What are the most common mistakes writers make?
The most common mistakes are the type of mistakes we all make. Even the best writers. No one is perfect. It really does take a team to produce near-perfect writing. That’s why writers have editors and agents, and newspapers, magazines, and websites have a staff to maintain quality control over their communications. Good writing is rarely, if ever, achieved alone. I see mistakes in subject-verb agreement, usage, and punctuation, as well as problems with repetition of words and phrases. The author is too close to the writing, so he or she can often no longer see it clearly. But most of all, I see unpolished writing: a good idea awkwardly expressed. My job is to smooth it out, clarify it, and then polish it so it shines the way it should.
Do you have a preference for the kind of writing you like to work on?
]I like working on virtually any kind of writing. I’m curious about everything, and I always learn something from the writing I edit. I enjoy all kinds of fiction, most nonfiction (especially travel, politics and history, biographies, and memoirs), and even technical or industry writing in areas in which I have some interest or expertise. I just enjoy the process of reading and editing. I like seeing a piece develop and fulfill its potential, much like watching a student blossom into a better reader, writer, and thinker. Both are very gratifying.

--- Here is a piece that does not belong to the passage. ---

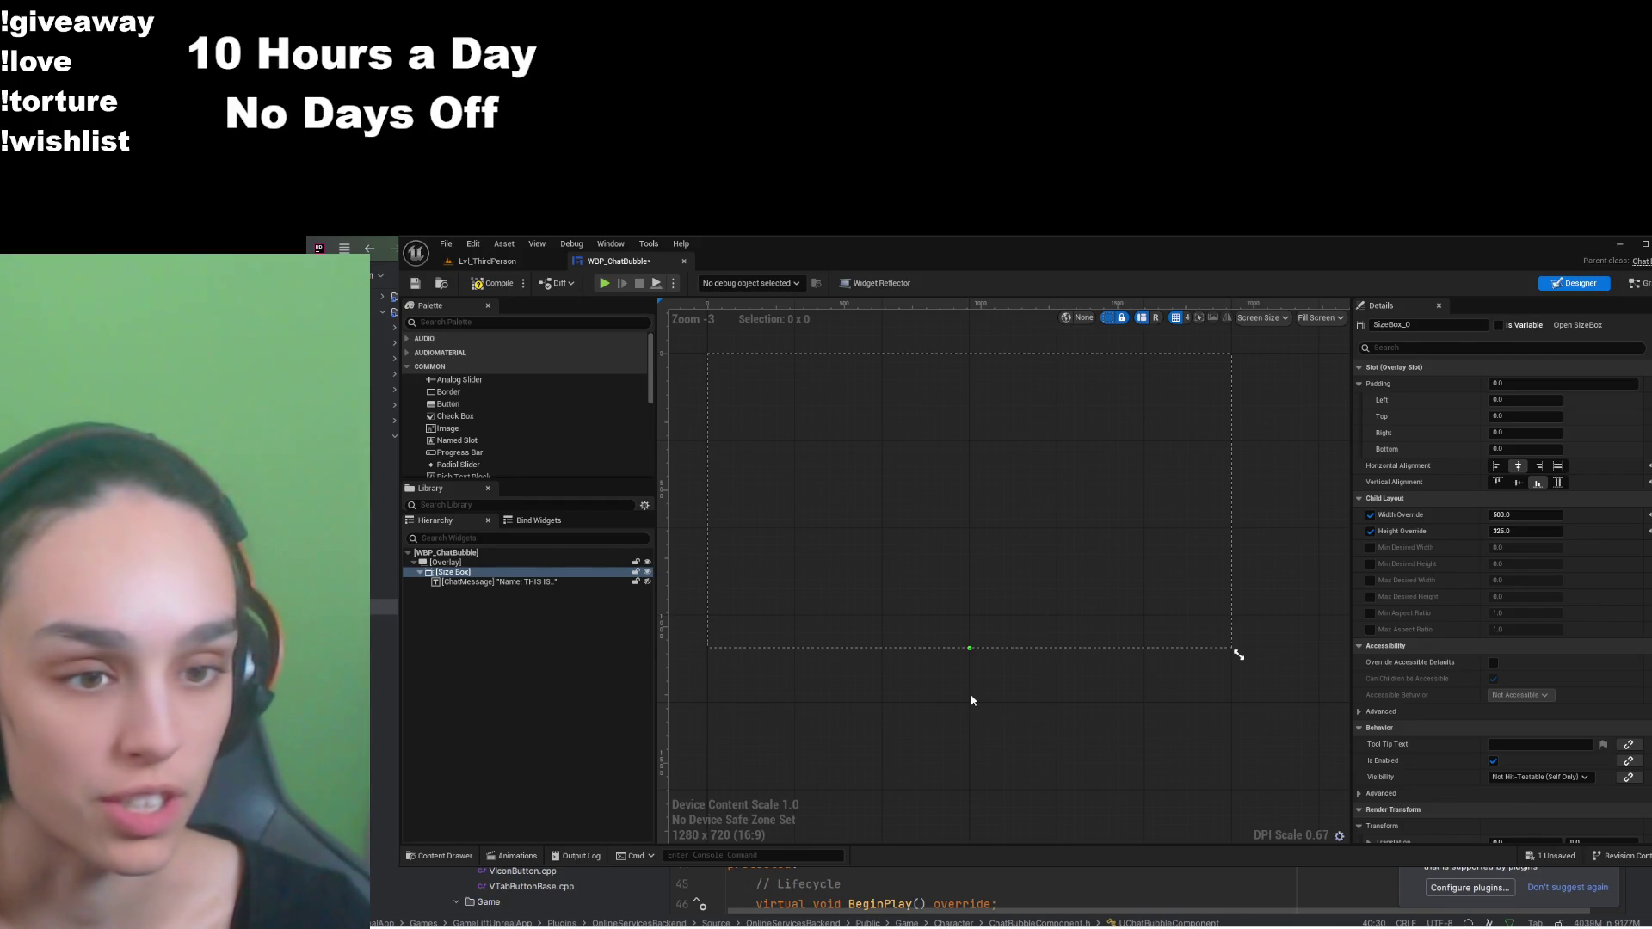
pyautogui.press('alt+Tab')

What's obsessing you now and why?
I’m always obsessed about something (or several things). I think that’s something that writers and editors have in common; we’re obsessive-compulsive by nature. Lately, my obsessions concern the presidential election, various socio-political issues (especially gender and minority group issues), and baseball (Can the Dodgers make it to the World Series for the first time since 1988? No? OK, can the Cubs win the World Series for the first time since 1908?).
What particular strengths do you offer as an editor?
I’m equal parts reader and writer. I occupy both roles while I work. As a reader, how am I responding to this work? Am I engaged, confused, bored? As a writer, I can see how problems or weaknesses came to exist in the writing and then determine how best to remedy those issues. I have an eagle eye for mistakes; they jump out at me like a flashing neon sign. (And yes, I realize that “eagle eye” is a cliché, and I would not allow it in a piece I’m editing.) Finally, I believe in transparency. I maintain an open line of communication with the writer so that together we can create a polished and effective piece of writing.